With the taking down of the decorations and repairing whatever damage was incurred from the holidays, comes the familiar call to action to improve yourself with a new job, a new life; a new everything! For someone who has recently embarked on trying something new in a huge way, this kind of sent me into questioning the merits of changing everything in your life at a time that boasts the importance of tradition and things staying the same. Unsurprisingly, I couldn’t help but wonder if I had made the right choice in abandoning the privileges of First World life for to chase a dream that was providing more stress than that expected euphoric “I just mastered a this really cool trick” feeling. 

 

Then my friend Darrell Kinsel sent me this link to an NPR interview he was featured in and it hit me like a fatal coconut falling from the top of a tree: things are unbelievably difficult for our generation EVERY WHERE IN THE WORLD. Every one is making or has made incredible sacrifices just to nudge their careers forward, because that is what we have to do right now. Although we were promised this was going to be easy, and social media lets us portray our lives as flawless, beautiful and inspiring, there are an incredible amount of tears, self doubt, and drunken binges behind every story. Each person interviewed reminded the audience that our generation was handed an incredibly difficult hand and that things are going to take a lot longer to accomplish, but they can be accomplished. The shear optimism in every response was enough to get me to take a look around and realize that things are the way they are right now because they have to be, its an incredibly frustrating step on my path to go wherever I am supposed to be going. 
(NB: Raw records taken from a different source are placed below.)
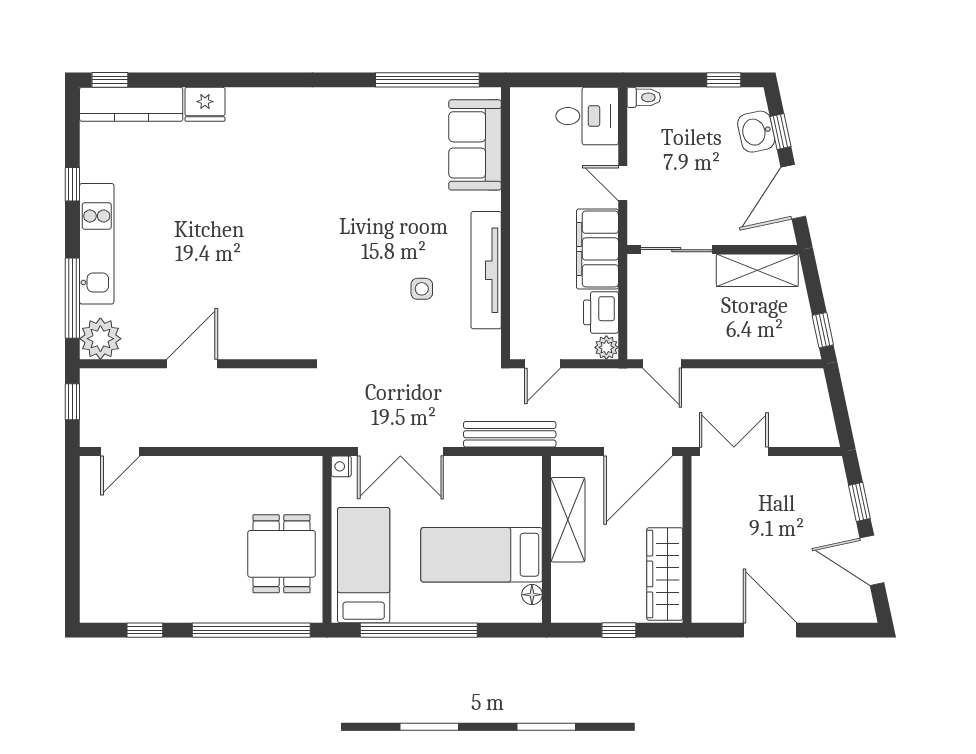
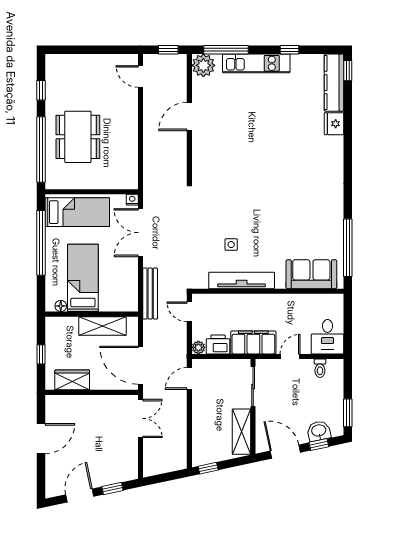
window: (724, 80) -> (348, 413), width x1.50
toilet: (644, 97) -> (320, 368), moved
door: (192, 364) -> (189, 116), swing flipped
dining table: (281, 554) -> (78, 137), moved, width x1.38
wardrobe: (665, 574) -> (72, 380), width x0.67

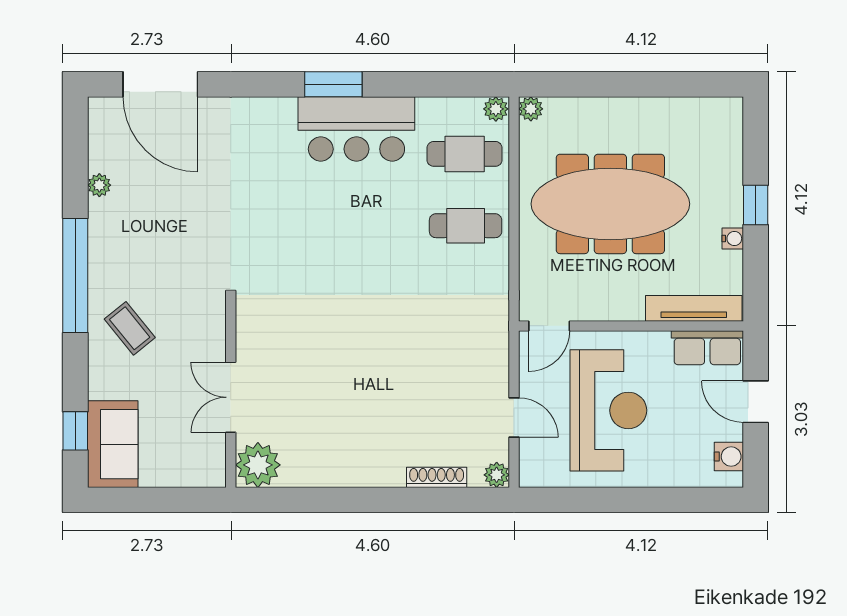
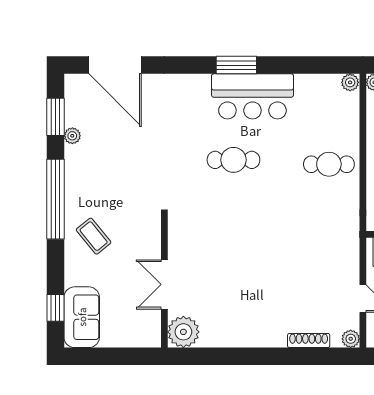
cafe table: (465, 154) -> (233, 160), moved
window: (75, 158) -> (55, 117), added

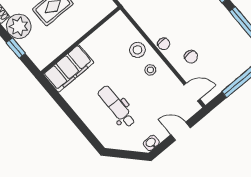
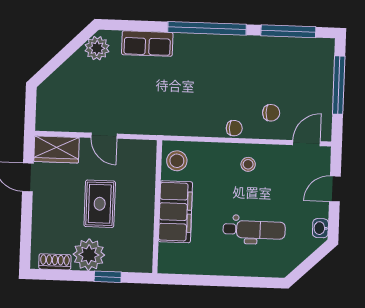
stool: (137, 50) -> (177, 161), moved
filing cabinet: (69, 68) -> (175, 212), moved
dental chair: (117, 107) -> (254, 230), turned 180

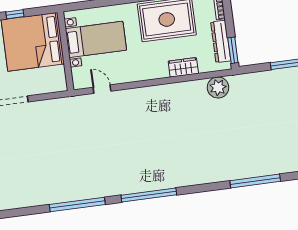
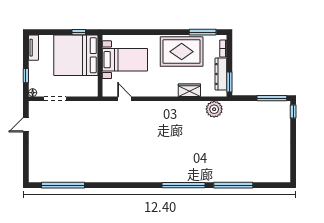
window: (15, 14) -> (79, 32), moved
window: (149, 195) -> (183, 185), moved
window: (77, 204) -> (63, 185), moved

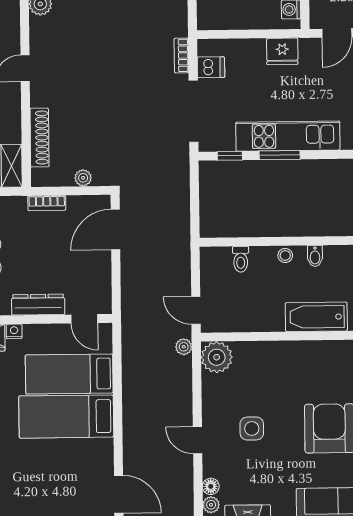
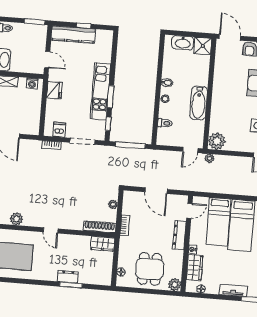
doorway: (193, 111) -> (82, 141), width x0.73
shoe rack: (39, 138) -> (100, 227), moved
window: (195, 199) -> (130, 145), added
door: (115, 230) -> (156, 191), moved
bathtub: (316, 317) -> (198, 103), moved

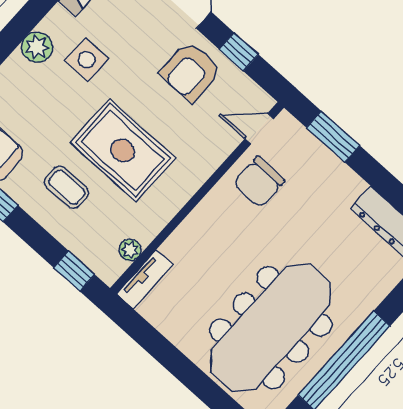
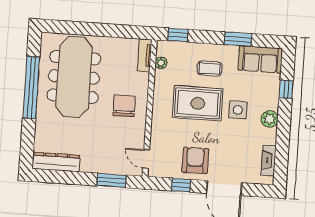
side table: (87, 60) -> (238, 110), moved
door: (259, 129) -> (146, 159), swing flipped
chair: (259, 182) -> (124, 106), moved

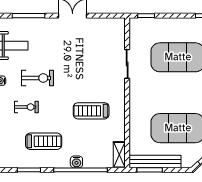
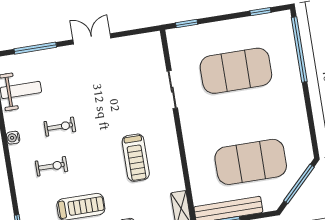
exercise bike: (38, 78) -> (60, 127), width x0.73, depth x0.72
treadmill: (91, 111) -> (136, 158), turned -90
For me, I thought moving to Haiti would be easy since I have such strong family support and I’m was familiar with the country. I never dreamed that I would feel the void of the incredible friends that I left behind or come to expect the statement, we don’t have gas, desk planners, etc. because there’s a hold up somewhere in the supply chain. Though these things were unexpected, I know that I need the work experience and very few other places can offer it while I live with my grandmother and my uncle. This sacrifice is what I needed to do and it will pay off. In many ways, it already has. What have you sacrificed this past year so you can move your dream forward?